Short-answer chart tasks:

● ● ● ● ● ● ●

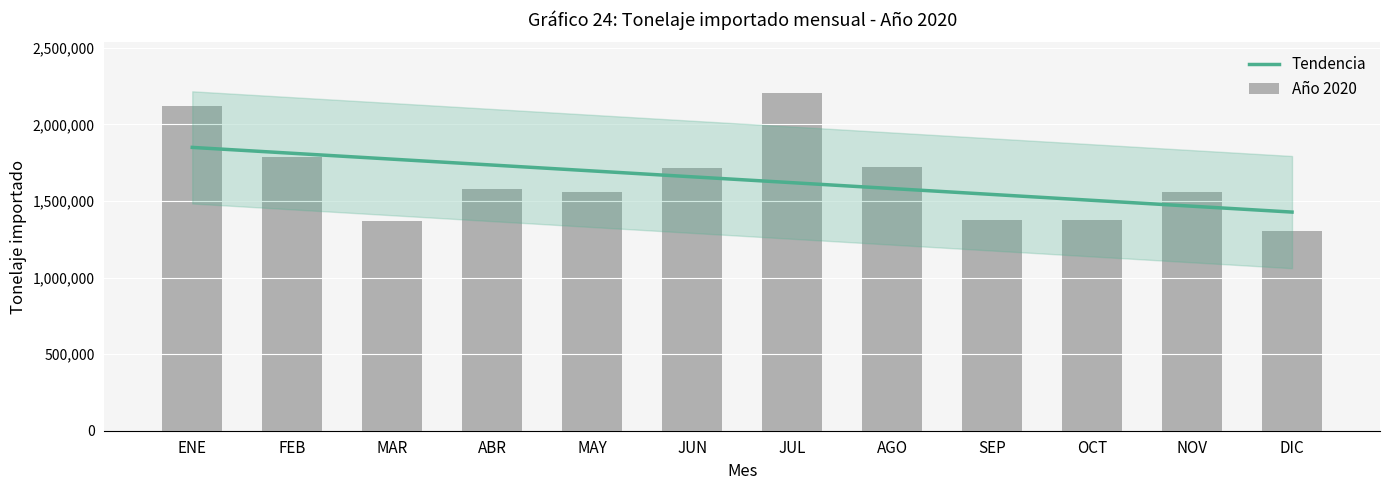

Rank the series at JUL from lowest to highest value.

Tendencia, Año 2020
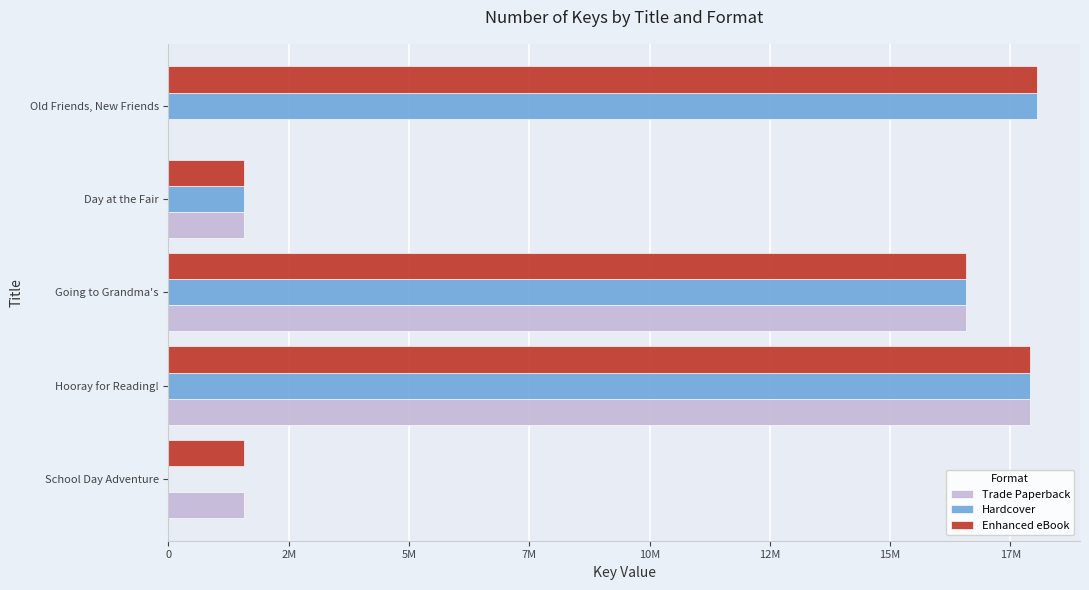

Reading right to left, list all the values displayed in this chart.

Trade Paperback: 0	1578671	16572110	17900411	1578664
Hardcover: 18045115	1578671	16572110	17900411	0
Enhanced eBook: 18045115	1578671	16572110	17900411	1578664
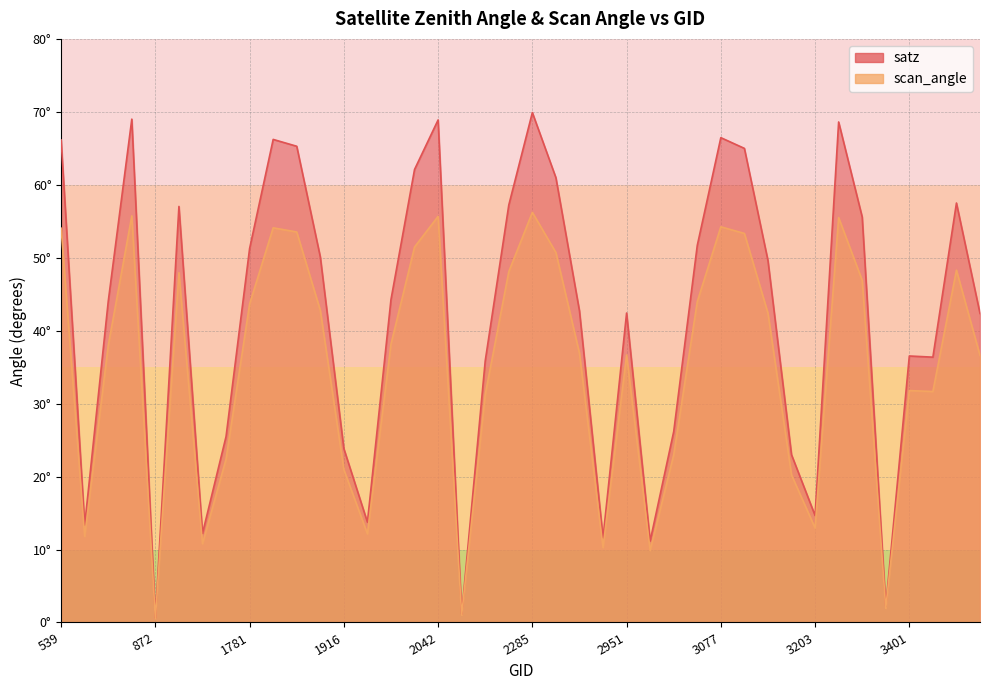

Rank the series by their average value, from highest to lowest.

satz, scan_angle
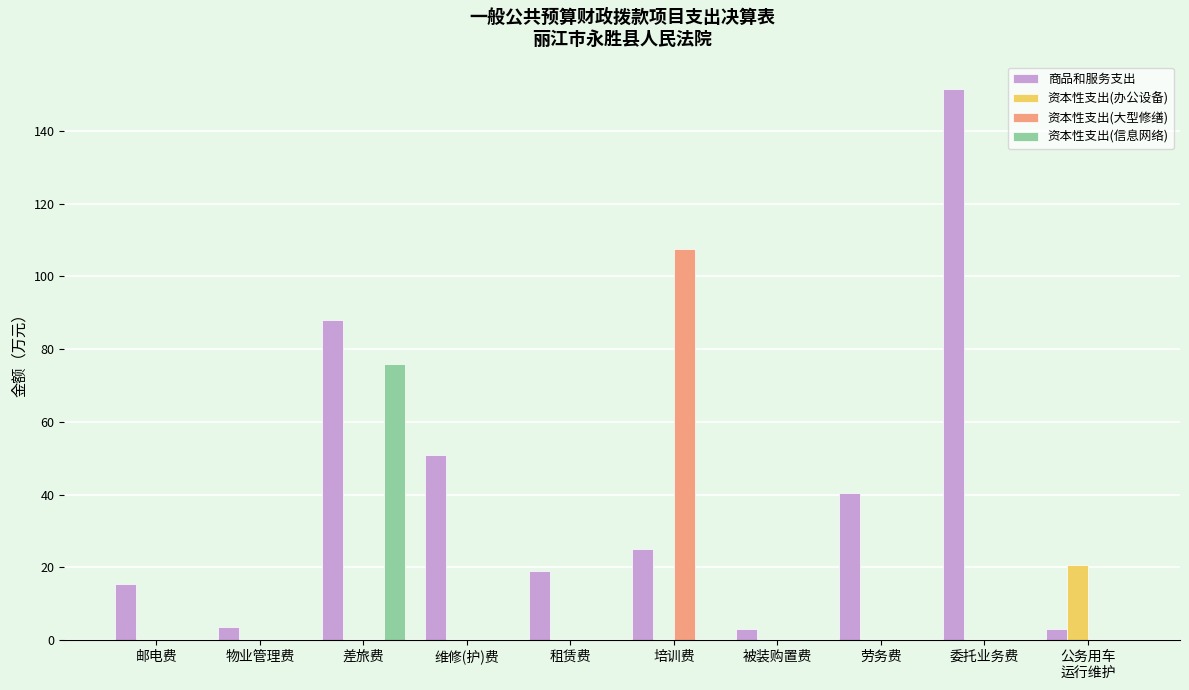

True or false: 资本性支出(办公设备) has a value of 0.0 at 物业管理费.

True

● ● ● ● ● ● ●

**To-do item**. Reproduce all of the data above verbatim, omitting the pictures.

**Response below**.
Rank the series at JUL from lowest to highest value.

Tendencia, Año 2020

Reading right to left, list all the values displayed in this chart.

Trade Paperback: 0	1578671	16572110	17900411	1578664
Hardcover: 18045115	1578671	16572110	17900411	0
Enhanced eBook: 18045115	1578671	16572110	17900411	1578664

Rank the series by their average value, from highest to lowest.

satz, scan_angle

True or false: 资本性支出(办公设备) has a value of 0.0 at 物业管理费.

True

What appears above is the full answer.